(Records from a collection)
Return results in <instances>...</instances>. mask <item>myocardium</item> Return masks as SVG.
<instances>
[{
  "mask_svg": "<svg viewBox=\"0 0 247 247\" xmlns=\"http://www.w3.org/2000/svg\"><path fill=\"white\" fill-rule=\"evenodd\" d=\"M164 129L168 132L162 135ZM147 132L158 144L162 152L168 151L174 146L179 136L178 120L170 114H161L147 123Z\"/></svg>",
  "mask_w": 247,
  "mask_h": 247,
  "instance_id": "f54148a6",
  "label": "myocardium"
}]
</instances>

--

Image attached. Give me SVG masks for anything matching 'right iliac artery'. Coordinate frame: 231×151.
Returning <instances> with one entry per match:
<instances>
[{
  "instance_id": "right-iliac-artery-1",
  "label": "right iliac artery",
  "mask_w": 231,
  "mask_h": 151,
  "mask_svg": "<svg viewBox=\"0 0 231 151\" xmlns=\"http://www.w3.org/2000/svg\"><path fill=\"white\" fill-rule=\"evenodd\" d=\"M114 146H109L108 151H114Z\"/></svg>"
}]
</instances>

--

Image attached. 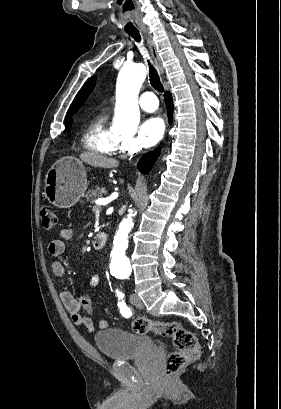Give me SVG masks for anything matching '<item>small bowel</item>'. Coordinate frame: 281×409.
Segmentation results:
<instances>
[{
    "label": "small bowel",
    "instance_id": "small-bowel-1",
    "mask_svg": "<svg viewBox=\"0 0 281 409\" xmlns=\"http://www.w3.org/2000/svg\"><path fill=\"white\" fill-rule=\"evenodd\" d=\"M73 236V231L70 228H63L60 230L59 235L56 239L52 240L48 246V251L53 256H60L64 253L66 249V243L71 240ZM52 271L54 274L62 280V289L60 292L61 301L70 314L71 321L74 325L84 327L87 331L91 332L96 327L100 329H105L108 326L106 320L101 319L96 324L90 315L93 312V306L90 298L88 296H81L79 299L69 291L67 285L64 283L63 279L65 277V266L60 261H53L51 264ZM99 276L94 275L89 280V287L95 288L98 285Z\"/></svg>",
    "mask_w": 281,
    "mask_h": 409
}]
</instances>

# Instructions to follow
Select every line of the records above that contains the string "right", treating uppercase and lowercase as different, and copy each such line.

# Exercise result
Image attached. Give me SVG masks for anything matching 'right iliac artery'. Coordinate frame: 231×151.
  "instance_id": "right-iliac-artery-1",
  "label": "right iliac artery",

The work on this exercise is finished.